**Work to be completed**. I would like you to output every record below exactly, apart from the pictures.

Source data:
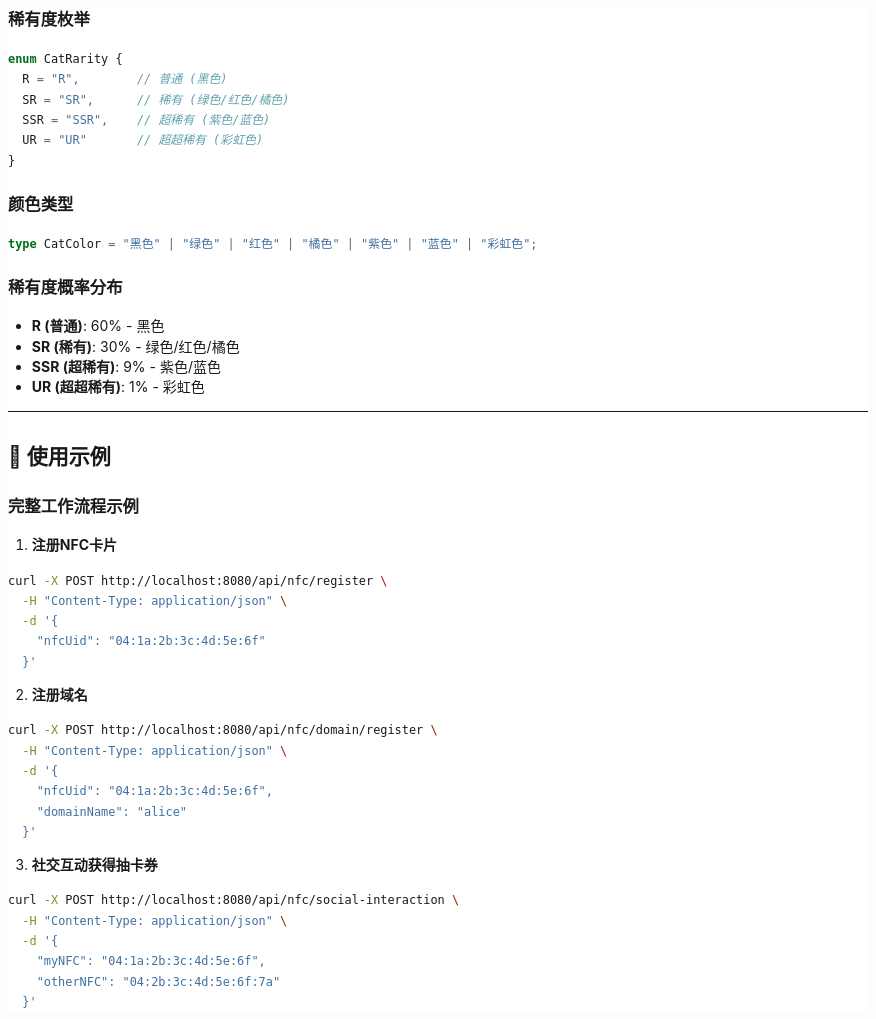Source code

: ### 稀有度枚举
```typescript
enum CatRarity {
  R = "R",        // 普通 (黑色)
  SR = "SR",      // 稀有 (绿色/红色/橘色)  
  SSR = "SSR",    // 超稀有 (紫色/蓝色)
  UR = "UR"       // 超超稀有 (彩虹色)
}
```

### 颜色类型
```typescript
type CatColor = "黑色" | "绿色" | "红色" | "橘色" | "紫色" | "蓝色" | "彩虹色";
```

### 稀有度概率分布
- **R (普通)**: 60% - 黑色
- **SR (稀有)**: 30% - 绿色/红色/橘色
- **SSR (超稀有)**: 9% - 紫色/蓝色
- **UR (超超稀有)**: 1% - 彩虹色

---

## 🚀 使用示例

### 完整工作流程示例

1. **注册NFC卡片**
```bash
curl -X POST http://localhost:8080/api/nfc/register \
  -H "Content-Type: application/json" \
  -d '{
    "nfcUid": "04:1a:2b:3c:4d:5e:6f"
  }'
```

2. **注册域名**
```bash
curl -X POST http://localhost:8080/api/nfc/domain/register \
  -H "Content-Type: application/json" \
  -d '{
    "nfcUid": "04:1a:2b:3c:4d:5e:6f",
    "domainName": "alice"
  }'
```

3. **社交互动获得抽卡券**
```bash
curl -X POST http://localhost:8080/api/nfc/social-interaction \
  -H "Content-Type: application/json" \
  -d '{
    "myNFC": "04:1a:2b:3c:4d:5e:6f",
    "otherNFC": "04:2b:3c:4d:5e:6f:7a"
  }'
```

**The answer**.
Source code

: ### 稀有度枚举
```typescript
enum CatRarity {
  R = "R",        // 普通 (黑色)
  SR = "SR",      // 稀有 (绿色/红色/橘色)  
  SSR = "SSR",    // 超稀有 (紫色/蓝色)
  UR = "UR"       // 超超稀有 (彩虹色)
}
```

### 颜色类型
```typescript
type CatColor = "黑色" | "绿色" | "红色" | "橘色" | "紫色" | "蓝色" | "彩虹色";
```

### 稀有度概率分布
- **R (普通)**: 60% - 黑色
- **SR (稀有)**: 30% - 绿色/红色/橘色
- **SSR (超稀有)**: 9% - 紫色/蓝色
- **UR (超超稀有)**: 1% - 彩虹色

---

## 🚀 使用示例

### 完整工作流程示例

1. **注册NFC卡片**
```bash
curl -X POST http://localhost:8080/api/nfc/register \
  -H "Content-Type: application/json" \
  -d '{
    "nfcUid": "04:1a:2b:3c:4d:5e:6f"
  }'
```

2. **注册域名**
```bash
curl -X POST http://localhost:8080/api/nfc/domain/register \
  -H "Content-Type: application/json" \
  -d '{
    "nfcUid": "04:1a:2b:3c:4d:5e:6f",
    "domainName": "alice"
  }'
```

3. **社交互动获得抽卡券**
```bash
curl -X POST http://localhost:8080/api/nfc/social-interaction \
  -H "Content-Type: application/json" \
  -d '{
    "myNFC": "04:1a:2b:3c:4d:5e:6f",
    "otherNFC": "04:2b:3c:4d:5e:6f:7a"
  }'
```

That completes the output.